# National Field Network



## tak (Dec 28, 2012)

Is anybody having paying issues with NFN? Since mid-may I've done roughly 20k of work and only have been paid out roughly $900. I've done roughly 200 since then and only been paid out for 4. Was told on Friday they cut checks every Friday and I was to receive one for about 2k. For a Mom and Pop business thats a good chunk. Havent got a check in 2 weeks. Can anybody tell me their experience with NFN and how they pay. Wondering if I I'm starting to get in too deep. Our contract says 35 days not nearly 60 !


----------



## Craigslist Hack (Jun 14, 2012)

We did a $3,500.00 tree removal for them a few months back. They zeroed out our invoice and we have not been paid. We keep getting told the check is coming and each week no check.


----------



## REOmadness (Jun 8, 2013)

their pay is always at least 60 days from the invoice date.


----------



## tak (Dec 28, 2012)

I did a land clearing type of job for them 2 weeks ago worth $2k. Now I'm getting worried I won't see my money till Sept. Of course these idiots are getting paid from their clients within 15-30 days so I don't know what the deal is. I figure that these Natty's hold payment for 30-60 days in an interest bearing account and collect additional funds off our money. What all these natty's do is screw us at every turn. They wonder why they can't keep contractors, wonder why they lose contracts and the list goes on and on. If they can pay their employees every 2 weeks immediately, why can't they pay their contractors the same way??


----------



## Craigslist Hack (Jun 14, 2012)

tak said:


> I did a land clearing type of job for them 2 weeks ago worth $2k. Now I'm getting worried I won't see my money till Sept. Of course these idiots are getting paid from their clients within 15-30 days so I don't know what the deal is. I figure that these Natty's hold payment for 30-60 days in an interest bearing account and collect additional funds off our money. What all these natty's do is screw us at every turn. They wonder why they can't keep contractors, wonder why they lose contracts and the list goes on and on. If they can pay their employees every 2 weeks immediately, why can't they pay their contractors the same way??


They aren't holding our money. It takes forever for them to get paid as well.


----------



## browneyedgirl (May 17, 2013)

Craiglist if they are not holding your money then why did you state in the earlier post they keep telling you the check is coming and it has never came yet Sounds like to me somebody is holding something are you would have done received the check and went to the bank with it


----------



## tak (Dec 28, 2012)

Nfn isnt a CL regional or local prying on others. In the past I worked for NFN through a regional and then mid may I got on directly with NFN. Hud rates less discount. Ive never had a national pay this far out including SG


----------



## bigheaded (May 20, 2013)

*Nfn*

We were with them last year not only did the not pay all there bills they kept zeroing out orders.
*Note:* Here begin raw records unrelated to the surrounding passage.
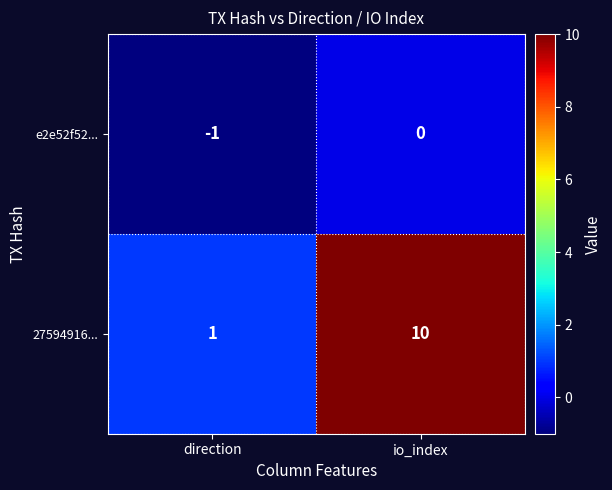

What is the sum of all 27594916... values?

11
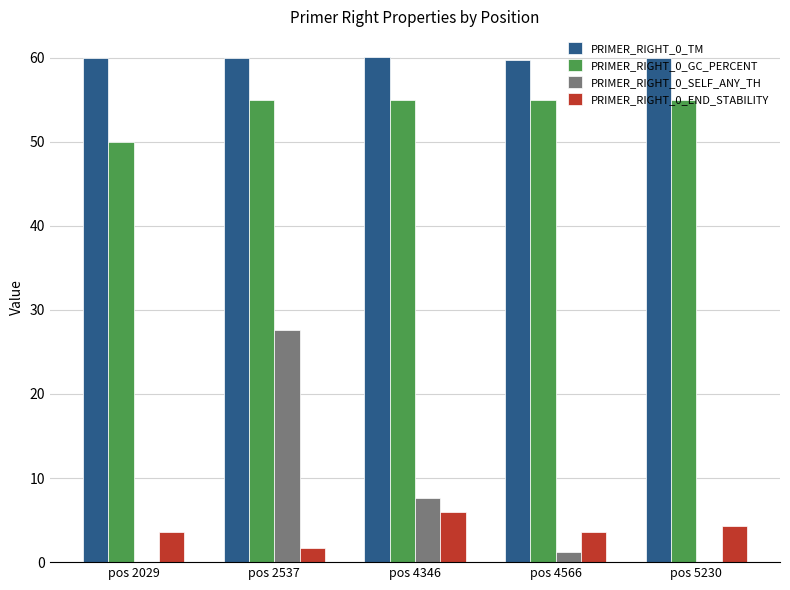

What is the difference between the PRIMER_RIGHT_0_END_STABILITY values at pos 2029 and pos 4346?

2.3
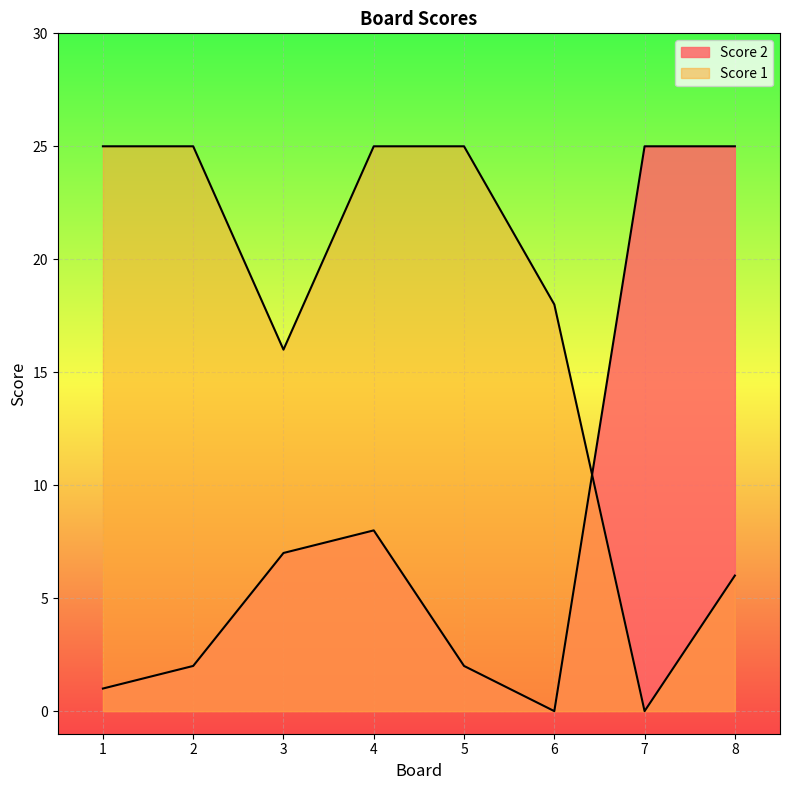

Which series has the widest spread of values?

Score 1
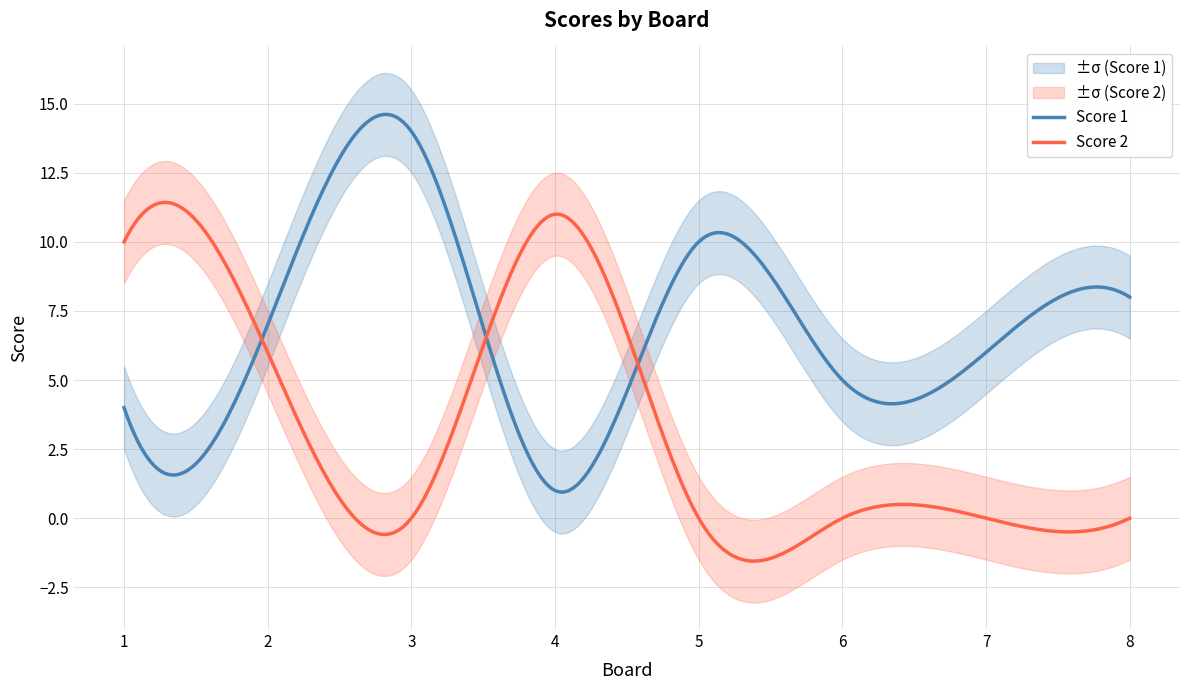

Rank the series by their maximum value, from lowest to highest.

Score 2, Score 1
I finally told them to go fly a kit. they still owe me about $300. that I will never see. Hope they crash and Burn


----------



## Craigslist Hack (Jun 14, 2012)

browneyedgirl said:


> Craiglist if they are not holding your money then why did you state in the earlier post they keep telling you the check is coming and it has never came yet Sounds like to me somebody is holding something are you would have done received the check and went to the bank with it


If I believed that NFN or any other national was just delaying payment for kicks I would definitely get out of this business. They have issues getting paid just the same as we do. 

I am still trying to wrap my head around why we as contractors let nationals exist? We have been doing more and more realtor work and some jobs for relocation companies. It's refreshing to get paid when the job is done, not take any pics, and the only paperwork is the contract for each project.


----------



## SwiftRes (Apr 12, 2012)

What banks are they doing work for? They are a national? Why do you think they aren't getting paid either? Never done work for NFN


----------



## tak (Dec 28, 2012)

They deal with reverse mortgages. RMS AND NSM. WAS told today that my balance is pretty high and that only $1800 is in my account ready for dispursement. Mid May dates being paid. Never had a problem like this with nfr, safeguard or 5 brothers. They paid hud rates less 25 percent.


----------



## foreverlawn (Jul 29, 2012)

Anyone get paid yet? We are sub-contracted with a company that does business with them. We haven't done any work yet.


----------



## tak (Dec 28, 2012)

Forever,

Yes I recently got 2 checks from them. What company do you work for that subs from NFN?


----------



## foreverlawn (Jul 29, 2012)

We w ere working for ISS, but I guess they lost them. We were contacted by another contractor called the structure group but we haven't done any work for them yet. what state are you in


----------



## Craigslist Hack (Jun 14, 2012)

I am being told that next week I will get a check. I was told this on Monday so it must be really tough to cut a check there if it takes 2 weeks.


----------



## tak (Dec 28, 2012)

I work directly for NFN. I had to do a lot of complaining to get my checks recently but I was informed that they actually pay out 45-60 days. 
I use to work for a sub of ISS doing NFN but I said screw that and went directly. Was told ISS got fired by a rep 3 weeks ago. I cover north east central florida area.


----------



## foreverlawn (Jul 29, 2012)

How do we get on directly with NFN? Do they require you to cover a large area? We were cover Marion,Sumter, and Levy counties.


----------



## tak (Dec 28, 2012)

Forever

nfn use to supply me with over 200 grass cuts in 3 counties and hundreds of inspections as well for 2 months straight then in the last 30 days cut my volume in half, infact i dont even cover my home county for them ! Always have to wonder when and where my checks are. Never have to do that with nfr, cyprexx or safeguard. Sure you might be able to get in with nfn with a small area like i did but they check your background and credit as well. It took me 2 months to come on board. If your looking for work i might be able to supply you with a few contacts for your area.


----------



## foreverlawn (Jul 29, 2012)

Thank you for the info. I guess I won't be contacting them, and yes if we are looking for work. It will be apprecitated to get any help you can give us.


----------